Lee-Wing Matthew, Szwajcer David, Lockwood Anthony, Flynn Alanna, Anjos Karla, Tulloch Marie, Giftakis Angeline, Guan Qingdong
Dept of Ophthalmology, University of Manitoba, Winnipeg, Canada.
Manitoba Centre for Advanced Cell & Tissue Therapy, Winnipeg, Canada.
Cytotechnology. 2020 Oct;72(5):605-614. doi: 10.1007/s10616-020-00420-9. Epub 2020 Sep 9.

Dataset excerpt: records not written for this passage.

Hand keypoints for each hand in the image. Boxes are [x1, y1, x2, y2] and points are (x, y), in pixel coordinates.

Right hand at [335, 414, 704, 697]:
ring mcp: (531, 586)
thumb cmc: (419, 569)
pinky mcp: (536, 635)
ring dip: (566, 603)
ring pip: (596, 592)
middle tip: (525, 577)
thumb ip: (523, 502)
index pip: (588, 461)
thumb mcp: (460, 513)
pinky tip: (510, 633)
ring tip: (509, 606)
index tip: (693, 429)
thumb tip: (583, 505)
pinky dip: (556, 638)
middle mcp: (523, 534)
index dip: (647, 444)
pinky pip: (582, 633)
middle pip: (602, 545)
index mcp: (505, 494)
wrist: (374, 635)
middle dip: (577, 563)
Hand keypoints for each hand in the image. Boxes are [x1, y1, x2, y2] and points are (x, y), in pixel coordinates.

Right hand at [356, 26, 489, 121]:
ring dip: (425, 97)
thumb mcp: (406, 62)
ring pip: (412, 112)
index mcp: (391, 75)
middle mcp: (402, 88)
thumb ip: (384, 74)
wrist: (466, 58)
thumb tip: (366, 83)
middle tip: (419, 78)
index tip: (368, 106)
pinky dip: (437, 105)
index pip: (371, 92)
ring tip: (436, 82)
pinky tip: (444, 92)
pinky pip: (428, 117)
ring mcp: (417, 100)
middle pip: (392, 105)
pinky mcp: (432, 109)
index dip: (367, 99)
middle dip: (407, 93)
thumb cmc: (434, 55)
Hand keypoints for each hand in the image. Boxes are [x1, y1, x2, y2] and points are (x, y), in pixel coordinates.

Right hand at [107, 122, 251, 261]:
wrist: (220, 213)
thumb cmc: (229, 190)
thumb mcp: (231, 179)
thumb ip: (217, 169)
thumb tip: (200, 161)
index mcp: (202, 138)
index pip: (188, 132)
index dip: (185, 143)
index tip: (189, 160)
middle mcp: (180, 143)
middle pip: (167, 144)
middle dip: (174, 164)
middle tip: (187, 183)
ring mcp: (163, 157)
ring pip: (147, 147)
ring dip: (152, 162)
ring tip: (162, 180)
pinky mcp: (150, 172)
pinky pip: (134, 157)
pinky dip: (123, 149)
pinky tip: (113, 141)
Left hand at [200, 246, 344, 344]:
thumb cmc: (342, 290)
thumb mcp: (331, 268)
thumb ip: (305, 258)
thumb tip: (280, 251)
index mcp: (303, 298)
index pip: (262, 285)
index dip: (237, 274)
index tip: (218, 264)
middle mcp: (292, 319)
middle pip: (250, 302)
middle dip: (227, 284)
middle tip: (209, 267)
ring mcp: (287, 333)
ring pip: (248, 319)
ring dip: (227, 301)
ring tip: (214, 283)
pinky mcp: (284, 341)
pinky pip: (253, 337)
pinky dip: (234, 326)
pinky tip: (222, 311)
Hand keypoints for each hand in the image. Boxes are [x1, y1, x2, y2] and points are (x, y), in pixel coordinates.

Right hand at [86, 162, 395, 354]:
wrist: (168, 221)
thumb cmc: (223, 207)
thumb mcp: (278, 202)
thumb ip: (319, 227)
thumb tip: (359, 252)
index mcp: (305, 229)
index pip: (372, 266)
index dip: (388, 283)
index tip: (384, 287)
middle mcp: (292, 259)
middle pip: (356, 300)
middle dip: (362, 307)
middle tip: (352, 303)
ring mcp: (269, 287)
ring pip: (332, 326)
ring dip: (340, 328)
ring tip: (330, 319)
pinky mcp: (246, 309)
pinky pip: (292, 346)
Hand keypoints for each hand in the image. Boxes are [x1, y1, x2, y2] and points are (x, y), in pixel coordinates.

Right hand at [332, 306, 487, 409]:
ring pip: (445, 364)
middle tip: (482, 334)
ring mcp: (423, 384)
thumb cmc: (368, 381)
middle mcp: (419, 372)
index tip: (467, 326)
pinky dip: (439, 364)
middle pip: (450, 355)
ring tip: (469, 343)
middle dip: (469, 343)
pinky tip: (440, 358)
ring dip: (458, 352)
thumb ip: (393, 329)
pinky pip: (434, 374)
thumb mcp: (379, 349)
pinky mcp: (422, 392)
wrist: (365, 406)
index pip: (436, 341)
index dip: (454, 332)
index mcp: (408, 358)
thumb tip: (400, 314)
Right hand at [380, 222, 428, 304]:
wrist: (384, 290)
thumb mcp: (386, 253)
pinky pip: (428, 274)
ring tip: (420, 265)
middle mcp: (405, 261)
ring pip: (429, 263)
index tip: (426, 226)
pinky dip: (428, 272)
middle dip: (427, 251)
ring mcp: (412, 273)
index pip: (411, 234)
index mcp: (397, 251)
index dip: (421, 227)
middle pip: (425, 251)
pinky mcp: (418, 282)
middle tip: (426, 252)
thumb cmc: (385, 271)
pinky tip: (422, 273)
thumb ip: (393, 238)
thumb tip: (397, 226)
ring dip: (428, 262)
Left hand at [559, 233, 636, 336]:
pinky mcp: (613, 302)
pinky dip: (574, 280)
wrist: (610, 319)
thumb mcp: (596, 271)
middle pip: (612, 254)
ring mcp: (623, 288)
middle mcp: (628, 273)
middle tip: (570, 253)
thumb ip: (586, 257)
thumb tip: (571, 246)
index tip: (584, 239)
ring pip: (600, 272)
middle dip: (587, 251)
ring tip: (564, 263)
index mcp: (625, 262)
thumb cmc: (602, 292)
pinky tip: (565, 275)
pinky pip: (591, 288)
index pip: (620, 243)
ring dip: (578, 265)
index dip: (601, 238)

Autologous myoblasts have been tested in the treatment of muscle-related diseases. However, the standardization of manufacturing myoblasts is still not established. Here we report a flask and animal-free medium-based method of manufacturing clinical-grade myoblast together with establishing releasing criteria for myoblast products under Good Manufacturing Practice (GMP).
Quadriceps muscle biopsy samples were donated from three patients with myogenic ptosis. After biopsy samples were digested through enzymatic dissociation, the cells were grown in T175 flasks (passage 0) and hyperflasks (passage 1) in the animal-free SkGM-2 skeletal muscle cell growth medium containing 5% human platelet lysate for 15-17 days. The harvested cells were released based on cell morphology, cell dose, viability, sterility, endotoxin, mycoplasma and immunophenotype. Myotube differentiation was also evaluated.
400 to 500 million myoblast cells were manufactured within 15 to 17 days by the end of passage 1, which met pre-determined releasing criteria. The manufactured myoblast cells could differentiate and fuse into myotubes in vitro, with the possible trend that the donor age may impact the differentiation ability of myoblasts.
The present study establishes a flask-based method of manufacturing myoblast in the animal-free medium together with releasing criteria, which is simple, robust, inexpensive and easily reproducible. This study will serve as the validation for a planned phase 1 clinical trial to assess the use of autologous myoblast transplants for the treatment of myogenic ptosis and other myogenic diseases.
自体成肌细胞已被用于治疗肌肉相关疾病的试验。然而,成肌细胞制造的标准化仍未确立。在此,我们报告一种基于无动物培养基的培养瓶法来制造临床级成肌细胞,并根据药品生产质量管理规范(GMP)制定成肌细胞产品的放行标准。
从三名患有肌源性上睑下垂的患者处获取股四头肌活检样本。活检样本经酶解消化后,细胞在含有5%人血小板裂解物的无动物SkGM-2骨骼肌细胞生长培养基中的T175培养瓶(第0代)和高通量培养瓶(第1代)中培养15 - 17天。收获的细胞根据细胞形态、细胞剂量、活力、无菌性、内毒素、支原体和免疫表型进行放行。同时也评估了肌管分化情况。
在第1代培养结束时,15至17天内制造出了4亿至5亿个成肌细胞,符合预先确定的放行标准。制造出的成肌细胞能够在体外分化并融合形成肌管,供体年龄可能影响成肌细胞分化能力,存在这种可能趋势。
本研究建立了一种在无动物培养基中基于培养瓶制造成肌细胞的方法以及放行标准,该方法简单、可靠、成本低且易于重复。本研究将为计划中的1期临床试验提供验证,以评估自体成肌细胞移植用于治疗肌源性上睑下垂和其他肌源性疾病的效果。